Junk Bond
A junk bond, formally referred to as a high-yield bond or speculative-grade bond, is a corporate debt security rated below investment-grade by major credit rating agencies — below BBB- by S&P Global Ratings or below Baa3 by Moody's — reflecting a higher probability of default and compensating investors with elevated interest rates.
The term junk bond entered popular usage in the 1980s, largely through the high-yield bond market developed by Drexel Burnham Lambert and its financier Michael Milken, who pioneered the use of speculative-grade bonds to finance leveraged buyouts, hostile takeovers, and expansions of companies too small or financially weak to issue investment-grade debt. The market has since grown into a multi-trillion dollar segment of the U.S. capital markets, with junk bonds playing a central role in corporate finance for a broad range of industries.

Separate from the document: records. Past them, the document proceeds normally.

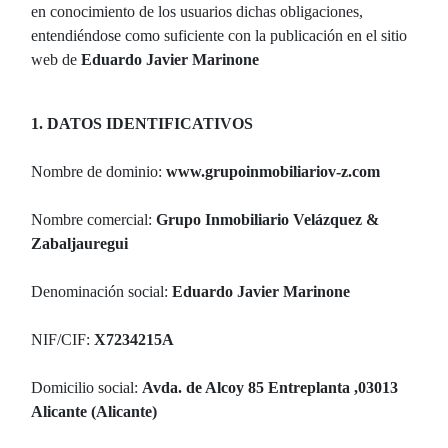
en conocimiento de los usuarios dichas obligaciones,
entendiéndose como suficiente con la publicación en el sitio
web de
Eduardo Javier Marinone
1. DATOS IDENTIFICATIVOS
Nombre de dominio:
www.grupoinmobiliariov-z.com
Nombre comercial:
Grupo Inmobiliario Velázquez &
Zabaljauregui
Denominación social:
Eduardo Javier Marinone
NIF/CIF:
X7234215A
Domicilio social:
Avda. de Alcoy 85 Entreplanta ,03013
Alicante (Alicante)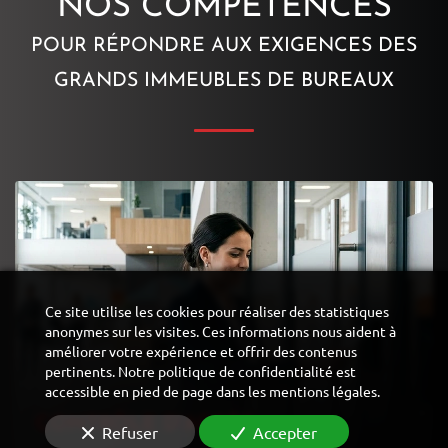
NOS COMPÉTENCES
POUR RÉPONDRE AUX EXIGENCES DES
GRANDS IMMEUBLES DE BUREAUX
Ce site utilise les cookies pour réaliser des statistiques
anonymes sur les visites. Ces informations nous aident à
améliorer votre expérience et offrir des contenus
pertinents. Notre politique de confidentialité est
accessible en pied de page dans les mentions légales.
CONTRÔLE D'ACCÈS
Refuser
Accepter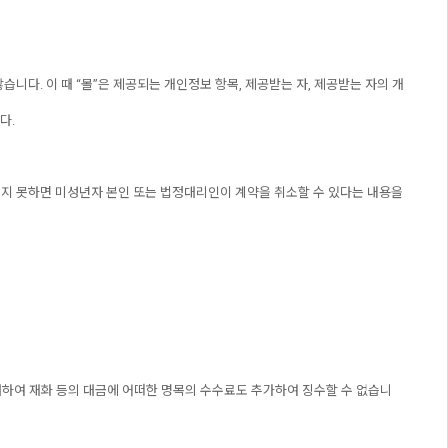
니다. 이 때 “몰”은 제공되는 개인정보 항목, 제공받는 자, 제공받는 자의 개
다.
얻지 못하면 미성년자 본인 또는 법정대리인이 계약을 취소할 수 있다는 내용을
 대하여 재화 등의 대금에 어떠한 명목의 수수료도 추가하여 징수할 수 없습니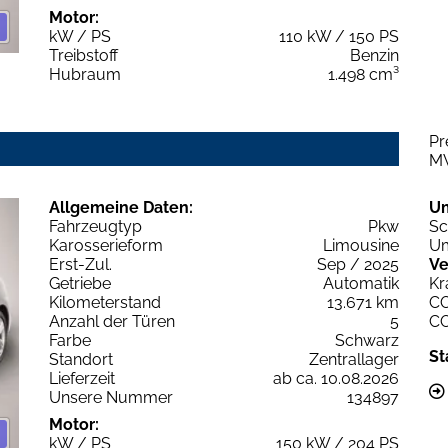
Motor:
kW / PS
110 kW / 150 PS
Treibstoff
Benzin
Hubraum
1.498 cm³
Pr
M
Allgemeine Daten:
U
Fahrzeugtyp
Pkw
Sc
Karosserieform
Limousine
Um
Erst-Zul.
Sep / 2025
Ve
Getriebe
Automatik
Kr
Kilometerstand
13.671 km
C
Anzahl der Türen
5
C
Farbe
Schwarz
St
Standort
Zentrallager
Lieferzeit
ab ca. 10.08.2026
Unsere Nummer
134897
Motor:
kW / PS
150 kW / 204 PS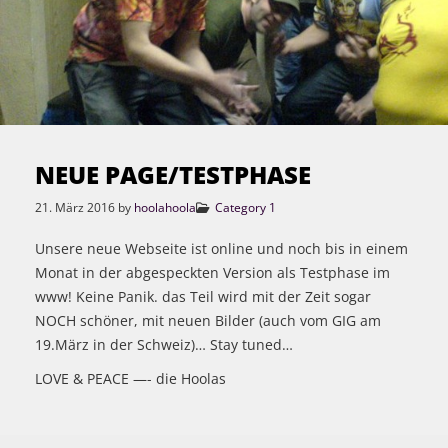
NEUE PAGE/TESTPHASE
21. März 2016
by
hoolahoola
Category 1
Unsere neue Webseite ist online und noch bis in einem
Monat in der abgespeckten Version als Testphase im
www! Keine Panik. das Teil wird mit der Zeit sogar
NOCH schöner, mit neuen Bilder (auch vom GIG am
19.März in der Schweiz)… Stay tuned…
LOVE & PEACE —- die Hoolas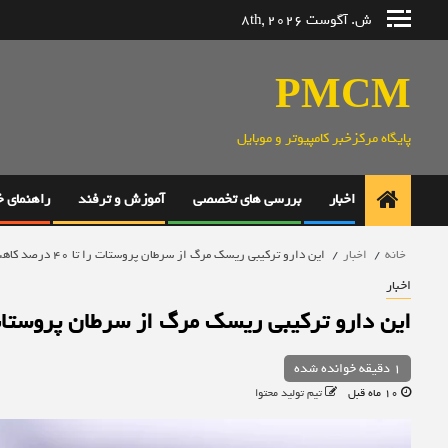
رش
ش. آگوست 8th, 2026
ه
حتوا
PMCM
پایگاه مرکزخبر کامپیوتر و موبایل
اخبار
بررسی های تخصصی
آموزش و ترفند
راهنمای 
خانه
اخبار
این دارو ترکیبی ریسک مرگ از سرطان پروستات را تا ۴۰ درصد کاهش می‌دهد
اخبار
این دارو ترکیبی ریسک مرگ از سرطان پروستات را تا ۴۰ درصد کا
1 دقیقه خوانده شده
10 ماه قبل
تیم تولید محتوا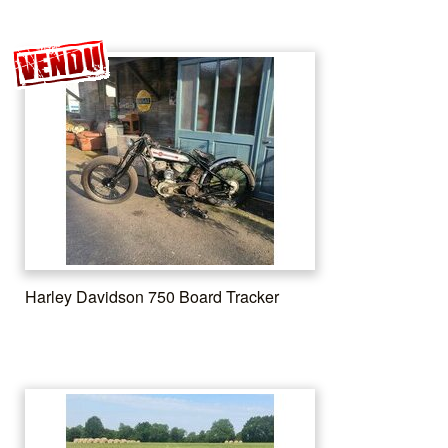
Harley Davidson 750 Board Tracker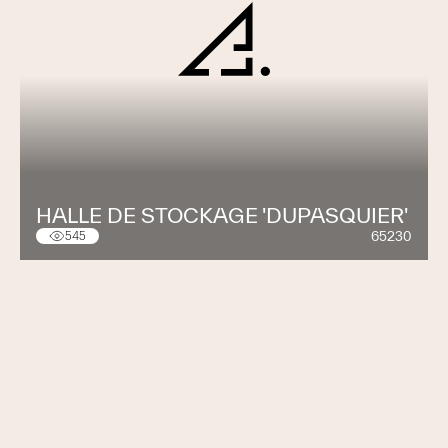
HALLE DE STOCKAGE 'DUPASQUIER'
65230
545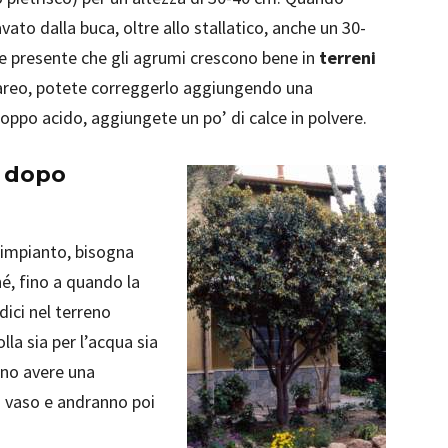
ato dalla buca, oltre allo stallatico, anche un 30-
te presente che gli agrumi crescono bene in
terreni
lcareo, potete correggerlo aggiungendo una
oppo acido, aggiungete un po’ di calce in polvere.
t dopo
’impianto, bisogna
hé, fino a quando la
dici nel terreno
la sia per l’acqua sia
anno avere una
n vaso e andranno poi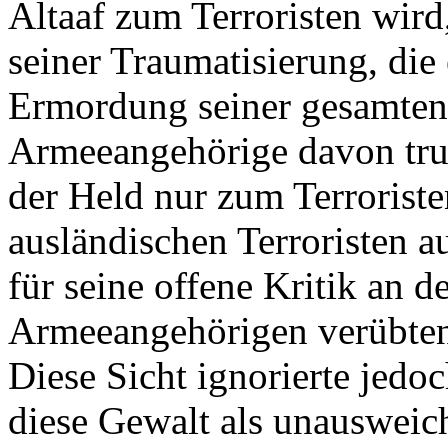
Altaaf zum Terroristen wird,
seiner Traumatisierung, die 
Ermordung seiner gesamten 
Armeeangehörige davon trug
der Held nur zum Terrorist
ausländischen Terroristen 
für seine offene Kritik an d
Armeeangehörigen verübten
Diese Sicht ignorierte jedoc
diese Gewalt als unausweichl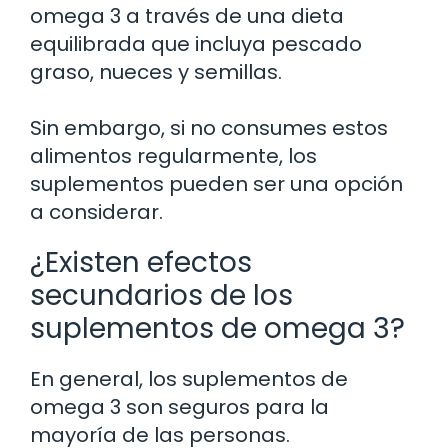
omega 3 a través de una dieta
equilibrada que incluya pescado
graso, nueces y semillas.
Sin embargo, si no consumes estos
alimentos regularmente, los
suplementos pueden ser una opción
a considerar.
¿Existen efectos
secundarios de los
suplementos de omega 3?
En general, los suplementos de
omega 3 son seguros para la
mayoría de las personas.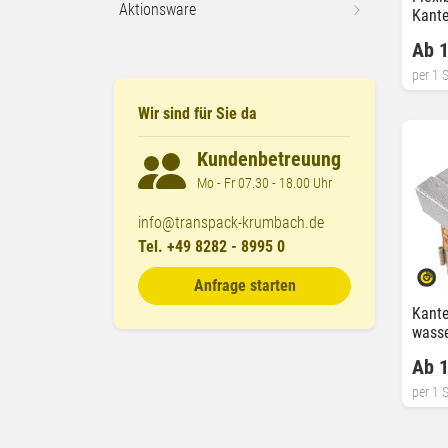
Aktionsware
Kante
einge
Ab 1
per 1 S
Wir sind für Sie da
Kundenbetreuung
Mo - Fr 07.30 - 18.00 Uhr
info@transpack-krumbach.de
Tel. +49 8282 - 8995 0
Anfrage starten
Kante
wass
Ab 1
per 1 S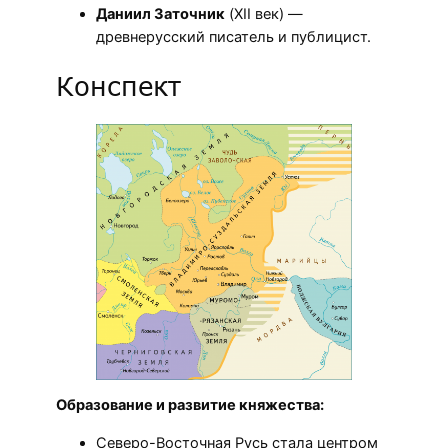
Даниил Заточник
(XII век) —
древнерусский писатель и публицист.
Конспект
Образование и развитие княжества:
Северо-Восточная Русь стала центром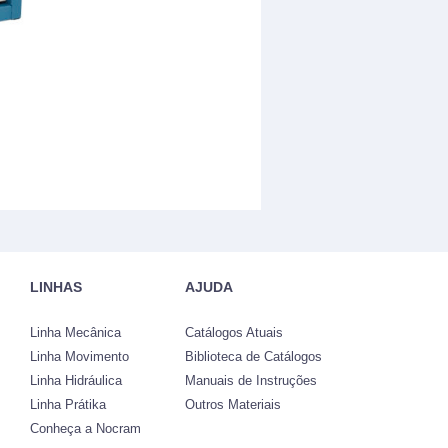
LINHAS
AJUDA
Linha Mecânica
Catálogos Atuais
Linha Movimento
Biblioteca de Catálogos
Linha Hidráulica
Manuais de Instruções
Linha Prátika
Outros Materiais
Conheça a Nocram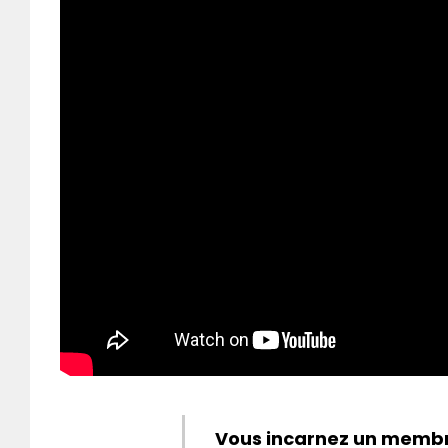
Vous incarnez un membre 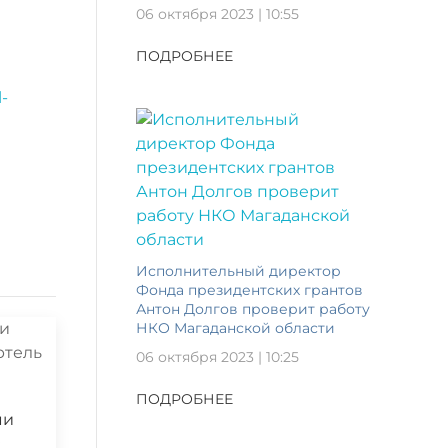
06 октября 2023 | 10:55
ПОДРОБНЕЕ
-
Исполнительный директор
Фонда президентских грантов
Антон Долгов проверит работу
НКО Магаданской области
06 октября 2023 | 10:25
ПОДРОБНЕЕ
ми
ю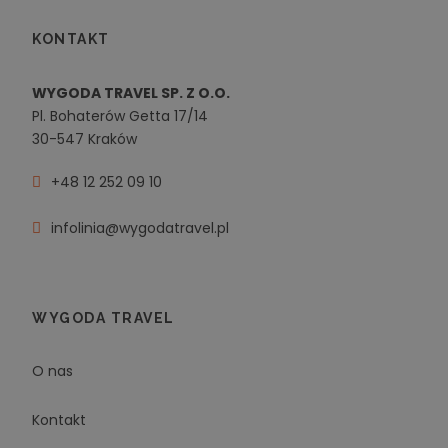
KONTAKT
WYGODA TRAVEL SP. Z O.O.
Pl. Bohaterów Getta 17/14
30-547 Kraków
+48 12 252 09 10
infolinia@wygodatravel.pl
WYGODA TRAVEL
O nas
Kontakt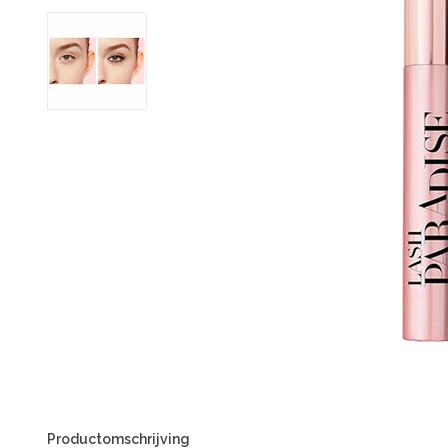
Productomschrijving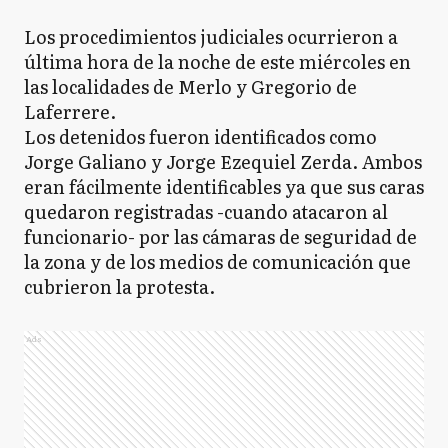
Los procedimientos judiciales ocurrieron a
última hora de la noche de este miércoles en
las localidades de Merlo y Gregorio de
Laferrere.
Los detenidos fueron identificados como
Jorge Galiano y Jorge Ezequiel Zerda. Ambos
eran fácilmente identificables ya que sus caras
quedaron registradas -cuando atacaron al
funcionario- por las cámaras de seguridad de
la zona y de los medios de comunicación que
cubrieron la protesta.
Ads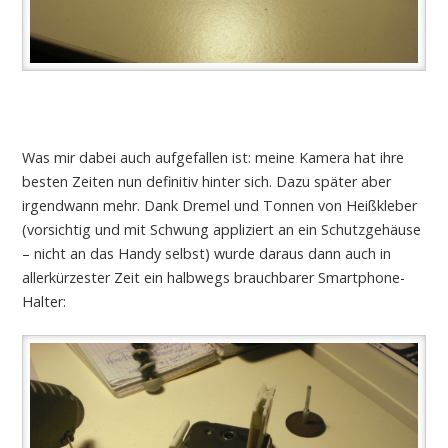
Was mir dabei auch aufgefallen ist: meine Kamera hat ihre
besten Zeiten nun definitiv hinter sich. Dazu später aber
irgendwann mehr. Dank Dremel und Tonnen von Heißkleber
(vorsichtig und mit Schwung appliziert an ein Schutzgehäuse
– nicht an das Handy selbst) wurde daraus dann auch in
allerkürzester Zeit ein halbwegs brauchbarer Smartphone-
Halter: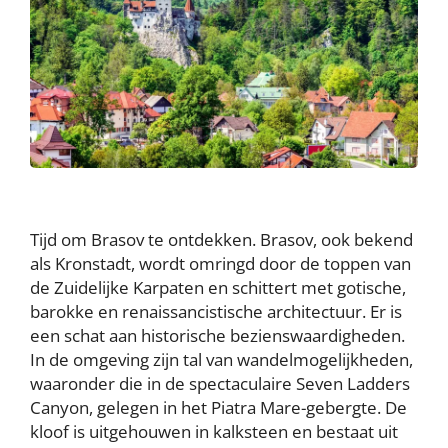
Tijd om Brasov te ontdekken. Brasov, ook bekend
als Kronstadt, wordt omringd door de toppen van
de Zuidelijke Karpaten en schittert met gotische,
barokke en renaissancistische architectuur. Er is
een schat aan historische bezienswaardigheden.
In de omgeving zijn tal van wandelmogelijkheden,
waaronder die in de spectaculaire Seven Ladders
Canyon, gelegen in het Piatra Mare-gebergte. De
kloof is uitgehouwen in kalksteen en bestaat uit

High-yield bonds carry elevated default risk relative to investment-grade bonds, but default rates vary significantly across credit cycles. During economic expansions, U.S. high-yield default rates have historically been low — often below 2% annually. During recessions or sector-specific downturns, default rates can spike sharply, reaching double digits during severe stress events. The compensation for this risk, measured by the high-yield spread (the average yield differential between high-yield bonds and comparable-maturity Treasuries), has historically ranged from under 300 basis points during benign market conditions to over 1,000 basis points during financial crises.
The high-yield bond market occupies a different segment of the capital structure than leveraged loans, though both serve speculative-grade borrowers. High-yield bonds are typically unsecured or secured on a second-lien basis, ranking junior to term loans in a company's debt structure. They generally carry fixed coupon rates, in contrast to the floating-rate structure of leveraged loans and CLO-eligible credit. This difference makes high-yield bonds sensitive to interest rate movements in a way that leveraged loans are not.
Issuers in the U.S. high-yield market span a wide range of industries, with energy, health care, telecommunications, and consumer goods among the historically largest sectors. Private equity-backed companies that have undergone leveraged buyouts represent a significant portion of high-yield issuance, as the debt used to finance buyouts is typically in the form of high-yield bonds and leveraged loans.
Credit covenants in high-yield indentures define the contractual boundaries within which the issuer must operate, including restrictions on additional indebtedness, asset sales, dividend payments, and mergers. These protections are more limited in the modern high-yield market than they were historically, as the prevalence of covenant-lite structures has grown alongside the expansion of institutional investor demand for high-yield exposure.